───── PASSAGE TO READ ─────

Amended and Restated Employment Letter between Premiere Global Services, Inc. and Michael E. Havener

Summary

This letter is an amended employment agreement between Premiere Global Services, Inc. and Michael E. Havener, appointing him as Chief Financial Officer. It outlines his salary, bonus eligibility, vacation and benefits, and confirms his employment is at-will, meaning either party can end it at any time. If Mr. Havener is terminated without cause, he is entitled to severance pay equal to one year’s salary, subject to signing a release. The agreement also defines what constitutes 'cause' for termination and explains severance terms in the event of a company change in control.

EX-10.4 5 e29596ex10_4.htm AMENDED AND RESTATED EMPLOYMENT LETTER

Exhibit 10.4

December 21, 2007

Michael E. Havener
1474 Hedgewood Lane
Kennesaw, GA 30151

Dear Mike:

        This letter amends and restates your Employment Letter with Premiere Global Services, Inc. (f/k/a PTEK Holdings, Inc.) (the “Company”) dated September 27, 2004 and signed by you on September 30, 2004, which letter was further amended on April 22, 2005 and signed by you on April 28, 2005, and further amended and signed by you on September 15, 2006 (“Employment Letter”).

        1. Position. The Company hereby employs you as Chief Financial Officer of the Company, reporting to the President of the Company.

        2. Salary. During the term of your employment, the Company will pay you an annual base salary of two hundred fifty thousand dollars ($250,000.00), payable in accordance with the Company’s standard payroll practices.

        3. Bonus Compensation. In addition to your base salary, you will be entitled to earn an annual bonus and/or quarterly bonuses for each calendar year during the term of your employment as CFO of the Company in the amounts to be determined based upon performance criteria and targets established from time to time by the Compensation Committee of the Board of Directors of the Company (the “Compensation Committee”). Unless the Compensation Committee determines otherwise prior to the end of the first quarter of a given calendar year, your target bonus for each calendar year will be equal to fifty percent (50%) of your annual base salary for such year, with eighty percent (80%) of the target bonus allocated to achievement of quarterly targets (i.e. twenty percent (20%) per quarter) and twenty percent (20%) allocated to achievement of annual targets. You will also be entitled to any additional bonus and incentive compensation granted to you by the Compensation Committee in its discretion. The timing of determination and the date of payment of the bonus would be consistent with the payment dates for the other senior officers of the Company.

───── RECORD EXCERPTS ─────

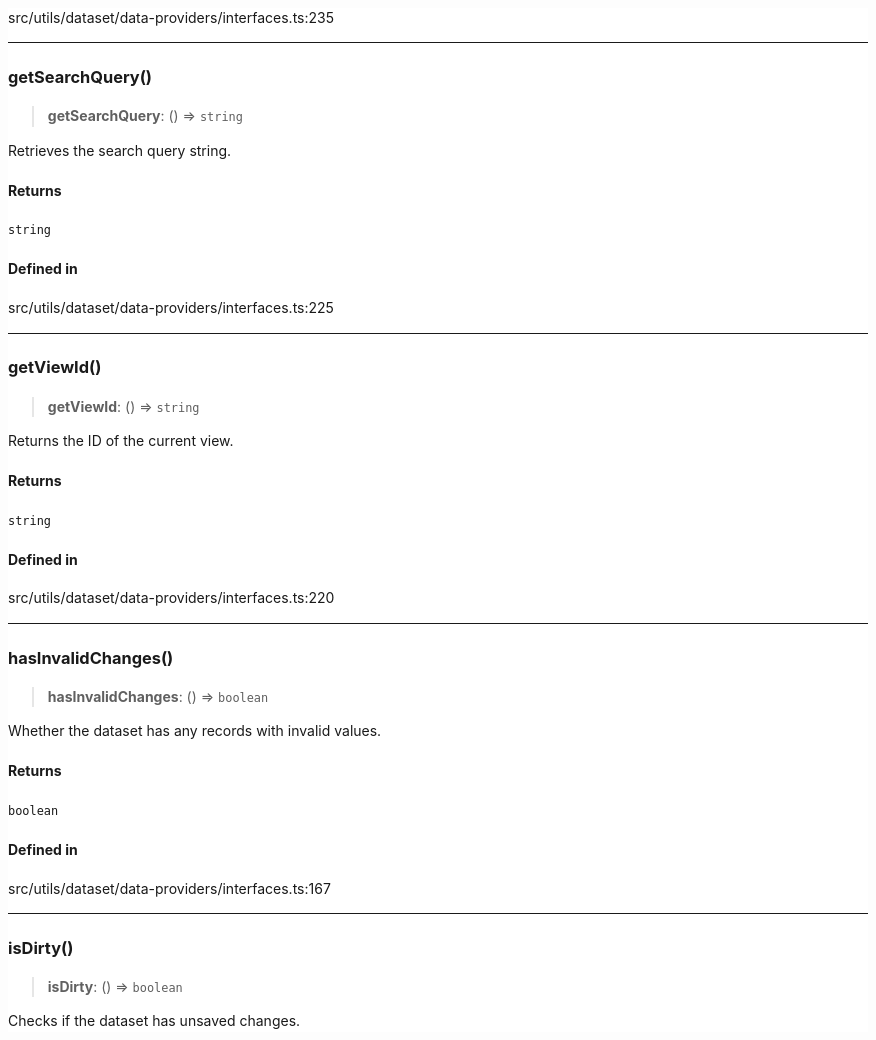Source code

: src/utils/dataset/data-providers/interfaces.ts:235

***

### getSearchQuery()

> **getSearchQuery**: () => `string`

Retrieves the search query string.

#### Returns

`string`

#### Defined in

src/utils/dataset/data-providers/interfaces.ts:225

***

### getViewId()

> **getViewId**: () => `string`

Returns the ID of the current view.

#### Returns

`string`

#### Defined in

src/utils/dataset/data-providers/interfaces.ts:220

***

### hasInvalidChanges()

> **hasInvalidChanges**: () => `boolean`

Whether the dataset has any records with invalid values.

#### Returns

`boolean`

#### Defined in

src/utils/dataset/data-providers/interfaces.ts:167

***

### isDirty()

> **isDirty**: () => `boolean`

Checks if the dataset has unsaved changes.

─────
───── RECORD EXCERPTS ─────

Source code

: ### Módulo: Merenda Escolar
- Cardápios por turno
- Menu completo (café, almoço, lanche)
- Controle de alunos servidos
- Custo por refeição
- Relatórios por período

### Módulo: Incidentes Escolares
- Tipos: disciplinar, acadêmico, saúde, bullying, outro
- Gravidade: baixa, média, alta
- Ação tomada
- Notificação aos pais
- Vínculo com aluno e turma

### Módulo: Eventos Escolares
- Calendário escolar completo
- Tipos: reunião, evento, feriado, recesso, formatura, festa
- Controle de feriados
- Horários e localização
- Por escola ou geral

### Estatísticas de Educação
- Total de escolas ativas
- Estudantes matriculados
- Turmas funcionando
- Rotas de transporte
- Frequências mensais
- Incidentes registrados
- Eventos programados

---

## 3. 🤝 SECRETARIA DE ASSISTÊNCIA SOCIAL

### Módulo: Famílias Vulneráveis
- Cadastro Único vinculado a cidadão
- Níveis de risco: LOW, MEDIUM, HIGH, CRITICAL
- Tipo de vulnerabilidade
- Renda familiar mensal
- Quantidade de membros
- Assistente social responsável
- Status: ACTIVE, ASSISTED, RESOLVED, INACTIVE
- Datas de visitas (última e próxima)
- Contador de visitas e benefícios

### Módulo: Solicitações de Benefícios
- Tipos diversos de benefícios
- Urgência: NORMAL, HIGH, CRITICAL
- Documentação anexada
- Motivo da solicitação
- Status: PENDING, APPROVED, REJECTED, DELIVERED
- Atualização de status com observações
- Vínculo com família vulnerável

─────

▶ _ASSIGNED TASK A_
What annual base salary does the employment letter set?
▶ _ASSIGNED TASK B_
Rename "Chief Financial Officer" to "Finance Director" while reproducing everything in the employment letter from "1. Position. The" down to "standard payroll practices.".
The records were drawn from a different source than the text.

▶ _TASK OUTPUT A_
Two hundred fifty thousand dollars ($250,000.00).

▶ _TASK OUTPUT B_
1. Position. The Company hereby employs you as Finance Director of the Company, reporting to the President of the Company.

        2. Salary. During the term of your employment, the Company will pay you an annual base salary of two hundred fifty thousand dollars ($250,000.00), payable in accordance with the Company’s standard payroll practices.